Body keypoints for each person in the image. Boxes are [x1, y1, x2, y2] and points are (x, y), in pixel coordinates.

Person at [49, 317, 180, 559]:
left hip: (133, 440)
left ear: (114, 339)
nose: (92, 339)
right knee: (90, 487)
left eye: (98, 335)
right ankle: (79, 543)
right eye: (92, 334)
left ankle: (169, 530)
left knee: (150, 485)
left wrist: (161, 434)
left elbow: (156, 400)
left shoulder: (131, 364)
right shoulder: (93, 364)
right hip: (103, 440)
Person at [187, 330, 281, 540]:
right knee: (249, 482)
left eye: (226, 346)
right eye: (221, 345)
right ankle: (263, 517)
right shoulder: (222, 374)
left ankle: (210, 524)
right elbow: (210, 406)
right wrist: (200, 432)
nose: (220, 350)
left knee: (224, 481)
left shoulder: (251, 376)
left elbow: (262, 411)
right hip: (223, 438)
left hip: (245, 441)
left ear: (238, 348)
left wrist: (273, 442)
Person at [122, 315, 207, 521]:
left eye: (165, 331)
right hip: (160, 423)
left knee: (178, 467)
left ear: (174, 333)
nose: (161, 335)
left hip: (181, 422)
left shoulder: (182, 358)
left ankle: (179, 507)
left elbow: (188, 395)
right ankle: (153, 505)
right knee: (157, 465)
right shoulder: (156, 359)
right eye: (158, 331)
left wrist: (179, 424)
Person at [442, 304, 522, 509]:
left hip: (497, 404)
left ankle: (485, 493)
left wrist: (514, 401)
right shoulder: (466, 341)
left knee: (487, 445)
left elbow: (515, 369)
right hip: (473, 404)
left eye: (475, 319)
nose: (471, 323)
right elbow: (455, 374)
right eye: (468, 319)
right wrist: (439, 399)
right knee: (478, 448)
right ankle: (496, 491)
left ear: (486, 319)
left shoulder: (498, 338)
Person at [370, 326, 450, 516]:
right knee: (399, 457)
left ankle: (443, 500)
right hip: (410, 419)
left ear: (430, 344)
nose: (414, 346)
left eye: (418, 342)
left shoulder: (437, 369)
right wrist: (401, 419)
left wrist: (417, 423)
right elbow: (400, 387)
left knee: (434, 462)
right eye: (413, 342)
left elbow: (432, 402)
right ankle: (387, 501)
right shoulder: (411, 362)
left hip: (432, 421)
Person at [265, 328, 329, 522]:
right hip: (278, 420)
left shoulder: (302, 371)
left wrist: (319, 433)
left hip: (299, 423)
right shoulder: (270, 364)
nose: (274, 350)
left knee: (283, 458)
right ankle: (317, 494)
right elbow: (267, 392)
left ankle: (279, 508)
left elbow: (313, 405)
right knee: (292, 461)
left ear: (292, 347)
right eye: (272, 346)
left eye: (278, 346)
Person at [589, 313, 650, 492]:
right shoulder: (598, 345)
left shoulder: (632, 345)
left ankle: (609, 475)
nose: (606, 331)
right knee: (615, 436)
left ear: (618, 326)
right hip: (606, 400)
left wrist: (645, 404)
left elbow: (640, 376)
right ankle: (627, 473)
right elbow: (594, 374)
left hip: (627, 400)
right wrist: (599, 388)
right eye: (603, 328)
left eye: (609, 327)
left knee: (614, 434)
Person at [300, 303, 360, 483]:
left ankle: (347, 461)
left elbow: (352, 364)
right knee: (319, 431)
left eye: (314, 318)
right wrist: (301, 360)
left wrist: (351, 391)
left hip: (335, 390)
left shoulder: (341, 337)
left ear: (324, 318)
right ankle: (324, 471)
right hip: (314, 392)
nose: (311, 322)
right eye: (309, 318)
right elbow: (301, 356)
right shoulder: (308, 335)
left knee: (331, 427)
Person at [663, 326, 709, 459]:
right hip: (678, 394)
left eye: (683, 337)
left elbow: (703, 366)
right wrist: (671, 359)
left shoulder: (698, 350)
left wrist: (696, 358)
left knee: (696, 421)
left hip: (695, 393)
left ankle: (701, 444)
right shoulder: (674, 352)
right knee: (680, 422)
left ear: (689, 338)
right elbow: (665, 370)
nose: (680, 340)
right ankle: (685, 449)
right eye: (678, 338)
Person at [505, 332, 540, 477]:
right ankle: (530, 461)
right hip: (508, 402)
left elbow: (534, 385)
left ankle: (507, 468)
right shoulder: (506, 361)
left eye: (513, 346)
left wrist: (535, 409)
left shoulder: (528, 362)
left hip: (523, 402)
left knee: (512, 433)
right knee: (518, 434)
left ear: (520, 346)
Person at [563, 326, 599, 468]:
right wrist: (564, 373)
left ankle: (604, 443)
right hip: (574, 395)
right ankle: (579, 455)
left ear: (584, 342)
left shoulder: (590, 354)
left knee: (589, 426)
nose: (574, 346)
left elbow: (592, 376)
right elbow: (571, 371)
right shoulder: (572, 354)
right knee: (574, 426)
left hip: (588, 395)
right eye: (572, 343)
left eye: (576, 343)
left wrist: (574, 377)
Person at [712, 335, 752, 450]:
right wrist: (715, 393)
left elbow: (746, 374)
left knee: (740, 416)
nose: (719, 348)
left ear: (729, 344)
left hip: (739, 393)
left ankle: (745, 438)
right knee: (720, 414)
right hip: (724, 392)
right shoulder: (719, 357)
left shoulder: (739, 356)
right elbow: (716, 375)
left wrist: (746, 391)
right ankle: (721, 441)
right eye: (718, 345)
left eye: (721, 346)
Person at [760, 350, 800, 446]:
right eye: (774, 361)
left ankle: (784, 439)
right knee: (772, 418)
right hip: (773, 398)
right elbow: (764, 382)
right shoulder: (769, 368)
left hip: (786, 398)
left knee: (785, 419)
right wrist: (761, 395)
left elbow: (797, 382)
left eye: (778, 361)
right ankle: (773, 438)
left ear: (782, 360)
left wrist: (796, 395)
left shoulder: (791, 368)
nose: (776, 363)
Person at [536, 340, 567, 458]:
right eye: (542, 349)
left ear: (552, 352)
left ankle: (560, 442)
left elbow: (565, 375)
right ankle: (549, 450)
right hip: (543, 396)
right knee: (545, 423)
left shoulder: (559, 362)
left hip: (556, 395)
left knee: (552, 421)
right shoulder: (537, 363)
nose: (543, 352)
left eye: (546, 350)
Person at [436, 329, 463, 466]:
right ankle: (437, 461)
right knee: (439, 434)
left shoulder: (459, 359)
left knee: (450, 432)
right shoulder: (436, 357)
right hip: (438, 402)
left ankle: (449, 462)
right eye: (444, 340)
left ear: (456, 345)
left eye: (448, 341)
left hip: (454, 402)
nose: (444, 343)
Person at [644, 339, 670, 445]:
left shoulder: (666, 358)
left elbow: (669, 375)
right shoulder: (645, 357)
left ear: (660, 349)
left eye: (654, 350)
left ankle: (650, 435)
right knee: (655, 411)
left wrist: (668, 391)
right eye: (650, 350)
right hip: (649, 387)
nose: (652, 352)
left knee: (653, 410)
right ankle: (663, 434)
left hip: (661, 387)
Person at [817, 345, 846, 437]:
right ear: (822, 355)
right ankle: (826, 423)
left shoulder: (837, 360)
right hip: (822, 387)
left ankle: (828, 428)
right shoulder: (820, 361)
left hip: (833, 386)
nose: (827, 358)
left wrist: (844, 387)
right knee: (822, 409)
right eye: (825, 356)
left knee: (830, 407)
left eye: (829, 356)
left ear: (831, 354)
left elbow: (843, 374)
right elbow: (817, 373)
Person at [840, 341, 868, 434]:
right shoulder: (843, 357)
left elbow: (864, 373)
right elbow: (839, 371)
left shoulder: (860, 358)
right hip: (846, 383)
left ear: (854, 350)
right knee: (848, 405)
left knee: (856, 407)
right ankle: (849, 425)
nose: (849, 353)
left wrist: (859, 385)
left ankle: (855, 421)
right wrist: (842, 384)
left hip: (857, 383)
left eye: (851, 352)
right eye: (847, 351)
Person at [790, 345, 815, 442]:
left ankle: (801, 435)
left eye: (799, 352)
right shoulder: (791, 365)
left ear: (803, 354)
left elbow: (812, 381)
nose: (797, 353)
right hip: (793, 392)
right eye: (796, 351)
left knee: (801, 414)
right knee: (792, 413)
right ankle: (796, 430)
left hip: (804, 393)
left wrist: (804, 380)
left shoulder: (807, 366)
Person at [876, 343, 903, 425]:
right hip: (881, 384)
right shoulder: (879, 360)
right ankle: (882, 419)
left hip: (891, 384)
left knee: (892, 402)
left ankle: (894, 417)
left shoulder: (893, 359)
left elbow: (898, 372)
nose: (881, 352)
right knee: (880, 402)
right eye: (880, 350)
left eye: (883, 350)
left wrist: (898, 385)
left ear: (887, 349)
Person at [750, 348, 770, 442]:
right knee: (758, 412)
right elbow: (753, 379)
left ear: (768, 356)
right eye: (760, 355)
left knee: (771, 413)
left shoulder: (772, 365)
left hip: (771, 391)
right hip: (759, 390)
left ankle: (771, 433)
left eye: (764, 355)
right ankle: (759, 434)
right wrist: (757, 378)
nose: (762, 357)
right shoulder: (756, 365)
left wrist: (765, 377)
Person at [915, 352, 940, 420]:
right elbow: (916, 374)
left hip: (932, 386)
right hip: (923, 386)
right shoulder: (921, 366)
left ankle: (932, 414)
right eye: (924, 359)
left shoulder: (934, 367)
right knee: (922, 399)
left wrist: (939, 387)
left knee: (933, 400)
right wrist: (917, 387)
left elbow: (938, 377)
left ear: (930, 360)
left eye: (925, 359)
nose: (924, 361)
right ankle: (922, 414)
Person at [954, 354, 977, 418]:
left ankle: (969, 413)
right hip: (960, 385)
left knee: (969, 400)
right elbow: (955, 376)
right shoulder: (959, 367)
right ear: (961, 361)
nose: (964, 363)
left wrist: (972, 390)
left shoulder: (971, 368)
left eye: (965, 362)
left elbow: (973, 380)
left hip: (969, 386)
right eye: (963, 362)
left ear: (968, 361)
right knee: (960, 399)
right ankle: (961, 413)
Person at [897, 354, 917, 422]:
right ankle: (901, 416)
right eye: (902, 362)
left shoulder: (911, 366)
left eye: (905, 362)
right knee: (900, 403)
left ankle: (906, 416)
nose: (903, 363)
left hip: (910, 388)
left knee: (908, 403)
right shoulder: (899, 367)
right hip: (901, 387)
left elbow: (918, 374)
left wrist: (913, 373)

────────────────────────────────────────

ASSIGNMENT: The line above containing "left ankle: (701, 444)", the line containing "right wrist: (564, 373)", and every line between them are to be transcribed exactly; no other line is wanted.

RESPONSE TO THE EXERCISE:
left ankle: (701, 444)
right shoulder: (674, 352)
right knee: (680, 422)
left ear: (689, 338)
right elbow: (665, 370)
nose: (680, 340)
right ankle: (685, 449)
right eye: (678, 338)
Person at [505, 332, 540, 477]:
right ankle: (530, 461)
right hip: (508, 402)
left elbow: (534, 385)
left ankle: (507, 468)
right shoulder: (506, 361)
left eye: (513, 346)
left wrist: (535, 409)
left shoulder: (528, 362)
left hip: (523, 402)
left knee: (512, 433)
right knee: (518, 434)
left ear: (520, 346)
Person at [563, 326, 599, 468]:
right wrist: (564, 373)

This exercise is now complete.